Freshwater gets conference debate flowing

01 Jul 2011

New Zealand’s rivers and lakes and the native species that rely on them are facing a growing crisis that needs to be turned around urgently, our annual conference was told late last month.

Freshwater Ecologist, Mike Joy

Freshwater Ecologist, Mike Joy

The focus of the conference was “Freshwater for Life”  , so a variety of speakers took to the stage to discuss freshwater management including academics,  officials, politicians, industry spokespeople and economics commentators. 

Freshwater ecologist Mike Joy  was one of the first speakers to kick off the conference.

He spoke passionately about the degradation of New Zealand's freshwater.

“You might have noticed I’m angry”  he said.  He structured his speech around five myths around our environment. They were:

• New Zealand is clean and green
• Biodiversity is looked after by central government
• We are 100% Pure compared with the rest of the world
• Dairy farming in New Zealand is sustainable
• The Resource Management Act protects the environment

Mike said 35 percent of our native species are threatened with extinction and 68 percent of our identified ecosystems are classed as threatened.

“The golden goose for our tourism and exports is the “100% Pure” branding. Well, I reckon our goose is cooked,” he told the conference.

“We need an inquiry into the true value of the intensification of farming to New Zealand. I think we have been sold a pup. When we lose our clean, green image we don’t have anything else to fall back on.”

Fonterra Sustainability Field Team Manager Emma Parsons then told the conference the Clean Streams Accord, involving Fonterra, local authorities and the agriculture and environment ministries had prodded farmers into managing their effluent but more commitment was needed to improve their nutrient management.

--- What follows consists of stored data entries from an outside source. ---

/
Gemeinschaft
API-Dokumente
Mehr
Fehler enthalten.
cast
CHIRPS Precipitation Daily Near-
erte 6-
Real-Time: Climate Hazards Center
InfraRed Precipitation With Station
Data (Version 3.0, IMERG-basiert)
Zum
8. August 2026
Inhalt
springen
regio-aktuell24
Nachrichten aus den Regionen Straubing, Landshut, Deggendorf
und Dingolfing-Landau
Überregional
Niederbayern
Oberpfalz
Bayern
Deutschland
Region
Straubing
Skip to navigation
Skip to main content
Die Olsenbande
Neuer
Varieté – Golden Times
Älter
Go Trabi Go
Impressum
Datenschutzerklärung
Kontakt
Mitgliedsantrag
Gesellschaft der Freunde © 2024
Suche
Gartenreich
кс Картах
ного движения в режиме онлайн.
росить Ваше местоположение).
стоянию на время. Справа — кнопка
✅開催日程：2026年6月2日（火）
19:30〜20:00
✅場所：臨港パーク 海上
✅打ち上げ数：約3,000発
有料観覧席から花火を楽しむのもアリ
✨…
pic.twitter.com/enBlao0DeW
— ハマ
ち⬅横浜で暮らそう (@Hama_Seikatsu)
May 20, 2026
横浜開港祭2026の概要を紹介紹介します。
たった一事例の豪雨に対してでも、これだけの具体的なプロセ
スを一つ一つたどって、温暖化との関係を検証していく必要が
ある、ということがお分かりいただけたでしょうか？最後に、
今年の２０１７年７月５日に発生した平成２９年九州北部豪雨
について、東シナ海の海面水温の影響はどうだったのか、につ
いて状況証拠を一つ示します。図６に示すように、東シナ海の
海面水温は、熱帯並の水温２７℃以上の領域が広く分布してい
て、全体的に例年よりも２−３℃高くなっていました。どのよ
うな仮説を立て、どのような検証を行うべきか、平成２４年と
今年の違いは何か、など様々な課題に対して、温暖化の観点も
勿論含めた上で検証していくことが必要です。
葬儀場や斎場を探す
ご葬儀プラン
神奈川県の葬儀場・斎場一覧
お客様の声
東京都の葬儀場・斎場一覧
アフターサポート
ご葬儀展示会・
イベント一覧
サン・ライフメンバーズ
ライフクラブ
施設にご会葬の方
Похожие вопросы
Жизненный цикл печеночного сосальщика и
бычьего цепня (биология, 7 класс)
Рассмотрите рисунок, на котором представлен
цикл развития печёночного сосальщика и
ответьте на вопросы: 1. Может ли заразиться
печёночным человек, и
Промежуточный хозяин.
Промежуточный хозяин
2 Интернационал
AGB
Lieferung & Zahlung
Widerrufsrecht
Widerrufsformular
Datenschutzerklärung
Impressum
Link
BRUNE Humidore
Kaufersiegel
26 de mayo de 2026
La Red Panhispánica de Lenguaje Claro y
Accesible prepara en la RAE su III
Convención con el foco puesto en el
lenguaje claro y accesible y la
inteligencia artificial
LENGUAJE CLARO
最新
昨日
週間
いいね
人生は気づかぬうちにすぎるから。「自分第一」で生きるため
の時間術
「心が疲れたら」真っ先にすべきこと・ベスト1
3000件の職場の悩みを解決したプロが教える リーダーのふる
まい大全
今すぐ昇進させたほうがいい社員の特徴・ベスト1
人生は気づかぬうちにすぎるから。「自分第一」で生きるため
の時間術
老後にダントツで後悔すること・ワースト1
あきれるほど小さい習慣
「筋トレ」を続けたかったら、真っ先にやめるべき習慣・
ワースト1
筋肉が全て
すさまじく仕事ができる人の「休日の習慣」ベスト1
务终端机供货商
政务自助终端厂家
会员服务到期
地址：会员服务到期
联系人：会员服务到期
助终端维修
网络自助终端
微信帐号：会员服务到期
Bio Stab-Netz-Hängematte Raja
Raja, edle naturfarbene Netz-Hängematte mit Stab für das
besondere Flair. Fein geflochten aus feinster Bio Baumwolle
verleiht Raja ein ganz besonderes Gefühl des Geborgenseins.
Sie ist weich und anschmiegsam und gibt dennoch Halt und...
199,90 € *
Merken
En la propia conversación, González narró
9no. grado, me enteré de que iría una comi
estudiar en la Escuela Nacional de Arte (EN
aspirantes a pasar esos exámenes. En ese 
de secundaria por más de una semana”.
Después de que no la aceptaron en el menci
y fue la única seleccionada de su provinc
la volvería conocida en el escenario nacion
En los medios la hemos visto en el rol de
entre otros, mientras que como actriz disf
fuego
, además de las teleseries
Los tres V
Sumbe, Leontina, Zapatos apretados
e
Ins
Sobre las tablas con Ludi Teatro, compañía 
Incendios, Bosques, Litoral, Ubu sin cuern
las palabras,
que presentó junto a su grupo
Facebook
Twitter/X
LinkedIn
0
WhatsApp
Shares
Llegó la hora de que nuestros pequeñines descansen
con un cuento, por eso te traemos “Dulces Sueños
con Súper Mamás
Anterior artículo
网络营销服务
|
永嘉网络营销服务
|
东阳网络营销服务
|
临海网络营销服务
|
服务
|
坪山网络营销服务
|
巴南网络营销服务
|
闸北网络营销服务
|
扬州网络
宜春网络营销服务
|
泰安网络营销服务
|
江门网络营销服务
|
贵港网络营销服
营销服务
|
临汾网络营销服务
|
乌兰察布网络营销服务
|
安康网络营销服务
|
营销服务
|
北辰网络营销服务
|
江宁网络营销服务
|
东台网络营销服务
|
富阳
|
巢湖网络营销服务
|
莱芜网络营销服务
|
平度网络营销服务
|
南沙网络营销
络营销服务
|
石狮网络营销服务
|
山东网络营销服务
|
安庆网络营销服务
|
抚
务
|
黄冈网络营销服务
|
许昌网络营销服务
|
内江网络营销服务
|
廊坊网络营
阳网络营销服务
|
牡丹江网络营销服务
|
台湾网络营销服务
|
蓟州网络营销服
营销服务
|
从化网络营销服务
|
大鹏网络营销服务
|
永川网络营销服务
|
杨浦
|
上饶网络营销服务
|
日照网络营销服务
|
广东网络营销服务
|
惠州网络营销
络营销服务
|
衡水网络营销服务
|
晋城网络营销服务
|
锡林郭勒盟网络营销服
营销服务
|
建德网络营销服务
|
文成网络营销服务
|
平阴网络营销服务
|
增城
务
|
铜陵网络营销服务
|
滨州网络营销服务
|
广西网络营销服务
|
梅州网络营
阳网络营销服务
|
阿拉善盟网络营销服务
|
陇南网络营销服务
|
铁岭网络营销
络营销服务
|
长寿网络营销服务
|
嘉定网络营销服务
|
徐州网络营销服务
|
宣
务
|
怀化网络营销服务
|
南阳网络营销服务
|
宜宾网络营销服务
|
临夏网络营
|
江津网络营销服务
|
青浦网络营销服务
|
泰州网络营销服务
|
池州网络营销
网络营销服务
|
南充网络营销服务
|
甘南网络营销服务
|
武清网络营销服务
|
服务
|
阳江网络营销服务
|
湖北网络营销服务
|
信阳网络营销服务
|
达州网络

She said there was a demand from Fonterra’s customers that the company focus on  sustainability and more programmes had been introduced to promote sustainable practices.

Forest & Bird's Advocacy Manager Kevin Hackwell said NGOs are representing the public interest in freshwater issues and were able to hold authorities to account, to say “these are our water resources and we demand they are managed better.”

Economic commentator Rod Oram said proposals for 14 major water storage projects to more than double the amount of irrigated land in New Zealand did not make a lot of economic sense and would produce a relatively low rate of return of only 6.4 percent overall.

Lastly, Ken Hughey of Lincoln University said his survey of environmental perception showed people valued being able to swim, drink and enjoy water. The survey also showed between 2000 and 2010, the number of people who perceived farming to be a major cause of damage to freshwater grew from 20 percent to 50 percent.